[TEXT SHOWN]
*****

As a caregiver of some one with disabilities, no matter how large or small, it can bring out a multitude of emotions. A person can go from one emotion a complete opposite emotion by getting one phone call or email from a child's teacher. Anyone been there? I certainly have! It happened this week.













My son is in an autism support program at his University and a few portions of the program were not working for him. He had become very rigid about some things he had to do. He called me and was irate. Well that kind of phone call wakes up some dormant emotions. After trying to help calm him down, I was thrown into my mom fight or flight mode. I calmed myself down and started to problem solve. Here is how it went.....

I went home and started to compose an email to the director of the program. I wanted to share my son's perspective but acknowledging his rigidity and asking some questions. My husband encouraged me to seek to understand, very good advice. I edited my email several times before sending it. The tone and words needed to be controlled toward the situation while advocating for the things my son couldn't get across in a way that helped the leadership understand from his perspective.

I got a return email from the director the next morning and heard the leadership's perspective. We also had a phone conversation and came up with a short term solution and if it works well, a potential long term solution.

*****

[RAW DATA]
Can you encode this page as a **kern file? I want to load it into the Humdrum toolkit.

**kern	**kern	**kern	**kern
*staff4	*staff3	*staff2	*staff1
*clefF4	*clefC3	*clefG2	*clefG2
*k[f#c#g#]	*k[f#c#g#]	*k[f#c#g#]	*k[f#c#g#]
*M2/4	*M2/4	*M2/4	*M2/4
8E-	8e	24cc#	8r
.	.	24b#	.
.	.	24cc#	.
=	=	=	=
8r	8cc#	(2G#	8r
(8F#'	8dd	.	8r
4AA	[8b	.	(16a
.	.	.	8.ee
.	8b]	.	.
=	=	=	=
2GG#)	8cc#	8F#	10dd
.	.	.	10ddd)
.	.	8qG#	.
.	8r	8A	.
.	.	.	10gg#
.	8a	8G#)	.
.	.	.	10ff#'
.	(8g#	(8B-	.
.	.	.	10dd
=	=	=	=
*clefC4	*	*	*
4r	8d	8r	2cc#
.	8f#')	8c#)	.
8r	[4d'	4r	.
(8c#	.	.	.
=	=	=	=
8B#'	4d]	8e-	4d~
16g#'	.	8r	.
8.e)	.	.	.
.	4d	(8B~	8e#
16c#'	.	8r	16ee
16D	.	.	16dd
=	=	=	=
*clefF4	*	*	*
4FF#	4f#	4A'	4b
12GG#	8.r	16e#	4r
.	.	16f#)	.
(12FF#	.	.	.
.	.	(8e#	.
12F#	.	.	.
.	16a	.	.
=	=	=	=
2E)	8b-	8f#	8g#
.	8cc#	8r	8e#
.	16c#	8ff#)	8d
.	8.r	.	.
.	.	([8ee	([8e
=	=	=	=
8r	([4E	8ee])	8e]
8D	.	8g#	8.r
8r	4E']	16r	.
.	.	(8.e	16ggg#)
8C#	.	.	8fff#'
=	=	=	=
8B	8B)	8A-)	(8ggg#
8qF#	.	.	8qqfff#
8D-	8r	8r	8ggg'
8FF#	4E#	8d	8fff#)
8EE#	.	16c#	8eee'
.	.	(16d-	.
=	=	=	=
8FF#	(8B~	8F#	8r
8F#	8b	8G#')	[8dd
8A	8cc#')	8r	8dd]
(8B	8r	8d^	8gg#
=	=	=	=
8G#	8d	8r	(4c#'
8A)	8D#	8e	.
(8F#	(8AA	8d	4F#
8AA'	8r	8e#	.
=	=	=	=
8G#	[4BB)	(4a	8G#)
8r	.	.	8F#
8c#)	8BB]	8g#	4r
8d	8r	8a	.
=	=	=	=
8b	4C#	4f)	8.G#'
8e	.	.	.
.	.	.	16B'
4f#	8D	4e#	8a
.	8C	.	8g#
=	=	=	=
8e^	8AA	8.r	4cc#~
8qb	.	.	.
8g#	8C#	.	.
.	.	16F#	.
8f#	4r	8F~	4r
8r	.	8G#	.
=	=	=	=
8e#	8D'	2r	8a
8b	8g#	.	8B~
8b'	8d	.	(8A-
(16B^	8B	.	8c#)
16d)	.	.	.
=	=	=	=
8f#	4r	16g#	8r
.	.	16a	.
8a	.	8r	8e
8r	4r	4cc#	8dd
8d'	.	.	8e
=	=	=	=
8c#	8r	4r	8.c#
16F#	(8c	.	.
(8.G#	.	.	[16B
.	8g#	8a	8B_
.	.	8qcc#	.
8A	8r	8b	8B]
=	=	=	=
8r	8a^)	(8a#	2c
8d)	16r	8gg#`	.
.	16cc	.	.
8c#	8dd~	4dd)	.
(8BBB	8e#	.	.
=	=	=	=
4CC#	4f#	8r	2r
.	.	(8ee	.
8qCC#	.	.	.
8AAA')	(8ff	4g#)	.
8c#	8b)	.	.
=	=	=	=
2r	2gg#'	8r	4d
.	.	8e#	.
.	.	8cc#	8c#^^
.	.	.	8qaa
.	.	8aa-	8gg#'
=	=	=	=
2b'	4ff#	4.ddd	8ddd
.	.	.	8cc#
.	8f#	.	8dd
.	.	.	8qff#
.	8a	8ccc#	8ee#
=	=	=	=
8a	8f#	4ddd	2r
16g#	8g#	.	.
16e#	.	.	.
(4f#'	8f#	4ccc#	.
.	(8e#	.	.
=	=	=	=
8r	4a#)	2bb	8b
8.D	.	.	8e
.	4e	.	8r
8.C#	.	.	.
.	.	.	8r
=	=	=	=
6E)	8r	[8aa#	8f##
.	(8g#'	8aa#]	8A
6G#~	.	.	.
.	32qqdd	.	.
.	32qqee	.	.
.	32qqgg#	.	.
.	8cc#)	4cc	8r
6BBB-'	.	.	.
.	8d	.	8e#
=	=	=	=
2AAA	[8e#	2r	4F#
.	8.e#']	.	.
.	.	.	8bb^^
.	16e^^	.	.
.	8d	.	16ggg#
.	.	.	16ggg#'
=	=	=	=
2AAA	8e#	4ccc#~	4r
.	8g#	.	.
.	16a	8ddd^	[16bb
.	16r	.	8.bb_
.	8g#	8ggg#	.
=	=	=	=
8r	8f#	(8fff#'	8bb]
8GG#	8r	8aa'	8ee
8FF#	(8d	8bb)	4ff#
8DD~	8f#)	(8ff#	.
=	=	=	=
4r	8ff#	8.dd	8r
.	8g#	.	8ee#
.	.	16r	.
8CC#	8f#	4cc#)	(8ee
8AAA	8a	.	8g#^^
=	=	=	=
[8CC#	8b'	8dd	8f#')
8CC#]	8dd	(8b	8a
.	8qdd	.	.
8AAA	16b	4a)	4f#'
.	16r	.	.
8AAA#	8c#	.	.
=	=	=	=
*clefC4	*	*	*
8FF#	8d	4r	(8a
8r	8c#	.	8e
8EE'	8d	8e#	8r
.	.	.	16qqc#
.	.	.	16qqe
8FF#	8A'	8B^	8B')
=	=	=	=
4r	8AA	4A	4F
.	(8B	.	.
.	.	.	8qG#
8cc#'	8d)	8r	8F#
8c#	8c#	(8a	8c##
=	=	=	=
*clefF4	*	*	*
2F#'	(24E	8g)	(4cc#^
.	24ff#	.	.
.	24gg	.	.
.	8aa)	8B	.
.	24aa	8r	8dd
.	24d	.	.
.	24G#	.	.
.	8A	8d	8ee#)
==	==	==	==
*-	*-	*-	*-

*****

[STUDY QUESTIONS]
1 - Answer these about the caregiving post:
(a) What kind of program is the son in at his University?
(b) What did the husband encourage the writer to do?
(c) When did the return email from the director arrive?
2 - Print the caregiving post from "As a caregiver" up to and including "happened this week.".
3 - Write what comes next in the caregiving post, starting after its last sentence.
The items are material apart from the caregiving post.

[RESPONSES PER TASK]
1 -
(a) An autism support program.
(b) To seek to understand.
(c) The next morning.

2 -
As a caregiver of some one with disabilities, no matter how large or small, it can bring out a multitude of emotions. A person can go from one emotion a complete opposite emotion by getting one phone call or email from a child's teacher. Anyone been there? I certainly have! It happened this week.

3 -
During these hours, from my son's phone call to the phone call with his program's director, I had a roller coaster of emotions. Can anyone relate? I thought the event was over but those emotions linger and tend to reappear hours a days afterward. I don't have any understanding of why this happens. I just know that it does! I can only guess that it takes some time for my emotions to settle back into "normal mode" after they have thrown into havoc like a white river rapids or roller coast ride.

I have had these roller coaster emotions many times in my years as the mom of a child with a diagnosed disability. I should expect the slow "back to normal" with my emotions but I seem to forget every time and it catches me by surprise. While it's still fresh in my mind, I thought I'd share my recent experience as a help to others.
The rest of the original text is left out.